Plat

‘Ongelofelijk dat ze ons dit aandoen. Mijn zus overlijdt, na zoveel jaren waarin ik heb geprobeerd om haar te helpen, en dan stoppen ze me gewoon in de cel. Zo onmenselijk. Niet luisteren, gewoon doorduwen. Verstoppen achter procedures en regels. Wat een verschrikkelijk systeem.’ Dit zijn overpeinzingen van Melodie, hoofdpersoon in Wij zijn licht, de virtuoze roman die Gerda Blees schreef over de Utrechtse woongroep die meende zonder eten te kunnen – totdat een lid in 2017 onder ogen van de anderen de hongerdood stierf.

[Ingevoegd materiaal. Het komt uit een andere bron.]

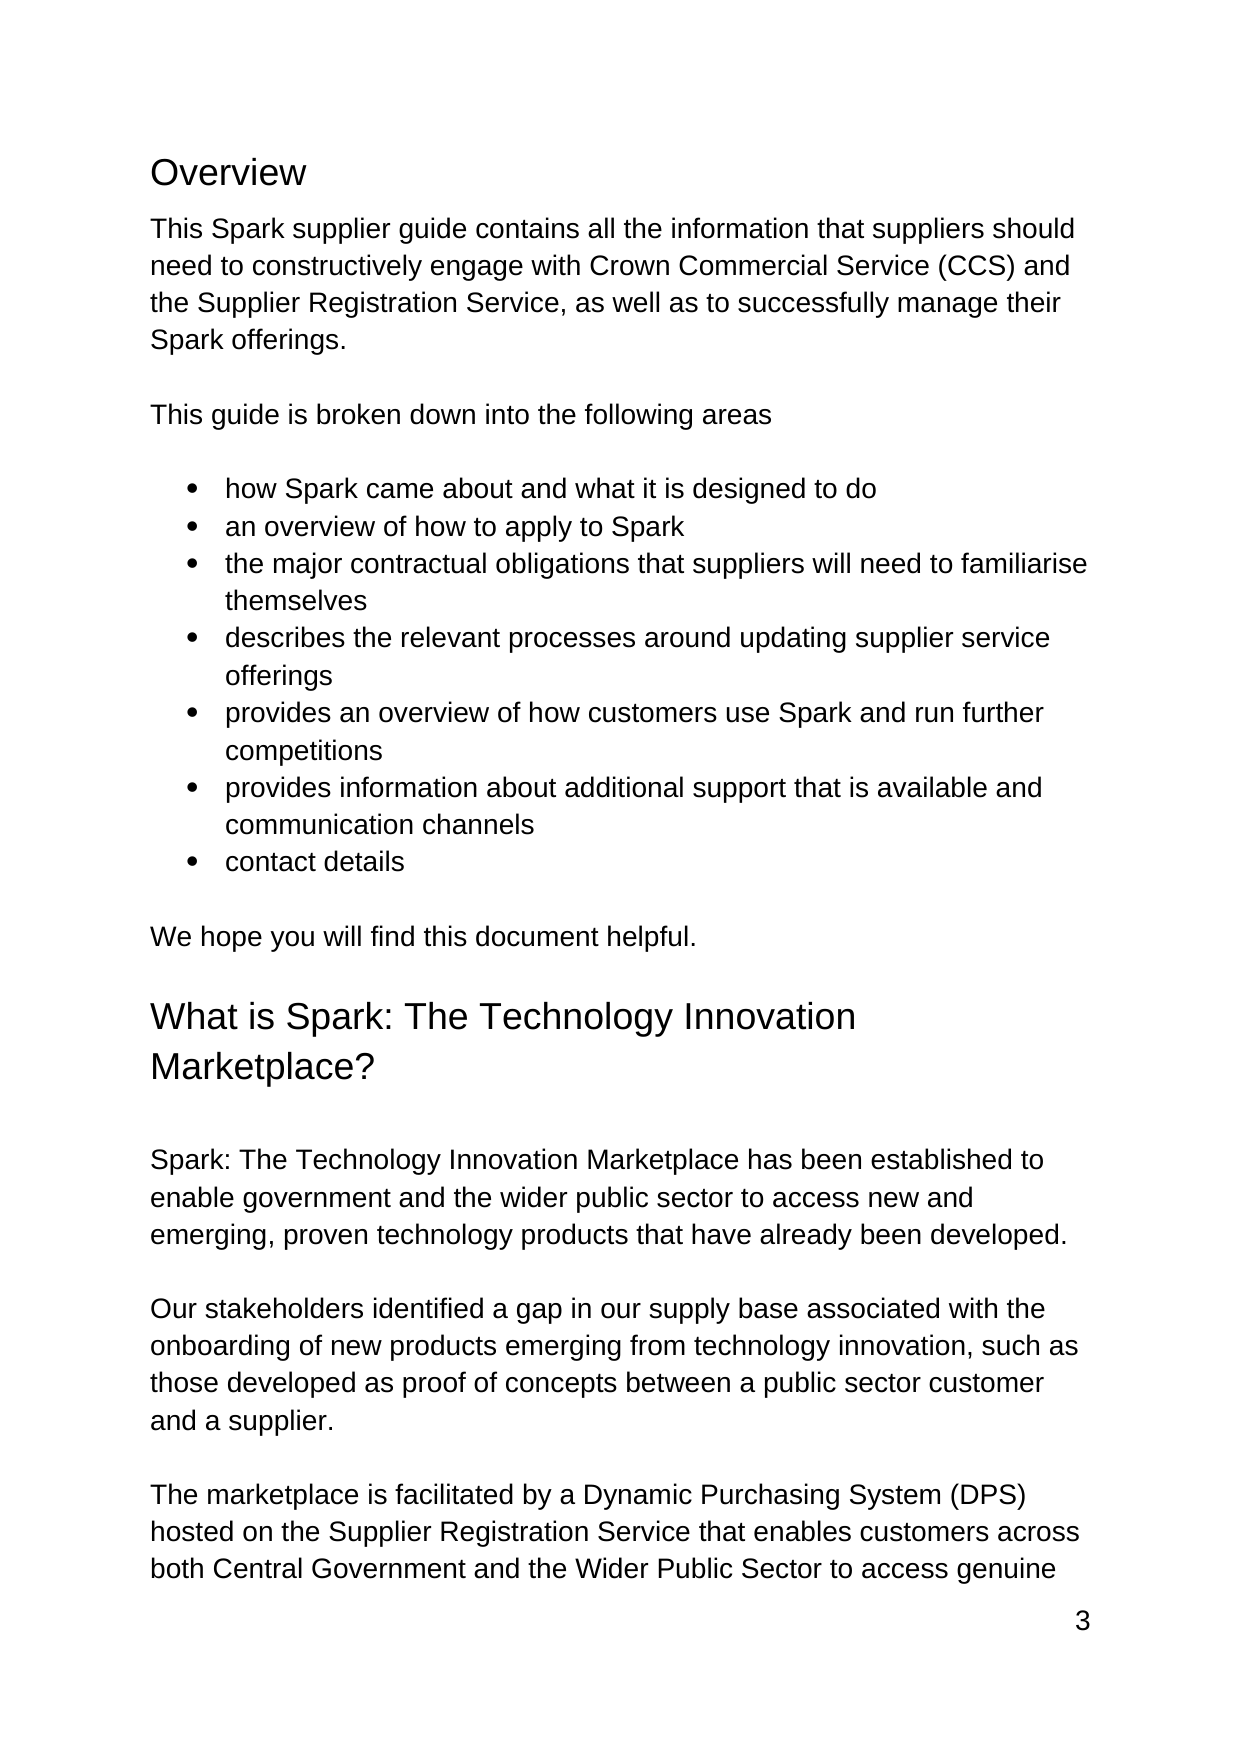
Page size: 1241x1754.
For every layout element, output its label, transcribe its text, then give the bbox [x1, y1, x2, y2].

Melodie komt tijdens haar verhoor in de clinch met een rechercheur. Waar Melodie spreekt over een ‘natuurlijk proces’ waarin haar zus ‘klaar was om de volgende stap te nemen’ (een stap die je volgens Melodie liefdevol begeleidt, maar niet behoort te verhinderen), daar ziet deze rechercheur nalatigheid. Iemand ‘op deze leeftijd, en met dit eetpatroon, dood laten gaan, is niet de enige mogelijkheid’, bitst de rechercheur. Ze vraagt Melodie of ze overleg heeft gevoerd met de andere leden van de woongroep over wat hen te doen stond toen haar zus wegzakte. Dat was niet nodig, aldus Melodie. Ze waren spiritueel al zo ver ontwikkeld dat ze elkaar organisch aanvoelden.

Tenenkrommend, zo’n antwoord. Maar de (fictieve) rechercheur staat wel voor een probleem. Haar wereldbeeld, haar idee van hoe de realiteit in elkaar zit, botst frontaal op dat van Melodie. En Melodies verhaal is sluitend. Ze kan alles verklaren, heeft op alles een antwoord – en belangrijker nog: ze voelt heel diep dat zij het goede pad bewandelt. De rechercheur kan Melodie niet zomaar als bedrieger wegzetten.

Waar wereldbeelden frontaal botsen, zie je vaak dat mensen elkaar beschuldigen van het verdraaien van de waarheid – en dat verdraaien zal die ander dan wel doen uit eigenbelang, zo vertellen ze zichzelf. Vandaar al die complottheorieën, vandaar al die argwaan. Ik vind dat een onmachtige reactie. Ik denk dat de meeste mensen oprecht zijn. Maar dat maakt de vraag niet minder ingewikkeld: wat doe je als de buren hevig geloven in een verhaal dat volgens jou niet deugt?

De enige begaanbare weg is dan, denk ik, om in te zetten op het verruimen van de wereld. En wel door te snappen dat ons kenvermogen principieel tekortschiet om de volle realiteit te omvatten. Niet dat kennis een illusie is; mensen hebben echt wel wat elementen van de waarheid te pakken. Maar dé waarheid over de wereld zal ons ontglippen, omdat we niet zijn toegerust om die op te pikken. Wat ruiken we nu, wat zien we nu? Sinds er wetenschappelijke instrumenten zijn ontwikkeld, weten we dat het maar een fractie is van wat er in feite te ruiken en te zien valt. Indirect, met moeite en door ons verstand te gebruiken hebben we stukjes van de realiteit ontsloten die aan de menselijke ervaring voorbijgaan. We hebben geen flauw idee wat er allemaal nog meer te ontsluiten zou zijn, en zullen dat ook nooit helemaal weten.

De waarheid ligt niet voor het oprapen. De indruk die de wereld op jouw lichaam maakt, geeft je informatie, maar nog geen kennis. Vandaar dat ik zo beducht ben voor de verheerlijking van gevoel als bron van inzicht. Melodie voelt vast heel diep, maar ondertussen laat ze wel haar zus doodgaan.

Gevoelens doen zich voor in jouw lichaam, en in die zin zijn ze een feit. Maar dat lichaam van jou reageert per definitie maar op een beperkt stukje van de wereld. En misschien reageert het dit keer wel op een wat minder belangrijk stukje daarvan. Uit jouw gevoel alleen valt dat niet af te leiden. De sterkte van een gevoel is geen maat voor de informatiewaarde ervan. Om achter de informatiewaarde van je indrukken te komen, zul je nog steeds moeten nadenken.

Gelukkig is er een praktische lakmoesproef: hoe dichter je de waarheid nadert, hoe steviger je grip op de realiteit. De wereldzeeën bevaren is lastiger voor mensen die denken dat de aarde plat is. En wie denkt te kunnen leven van louter licht en lucht, gaat dood.

Emotie weet dingen te zeker. Emotie die niet wordt aangevuld door het besef dat de realiteit moeilijk kenbaar is, wordt een totalitaire tiran. Weten dat je niet zo bar veel weet – dat is en blijft de sleutel tot samenleven.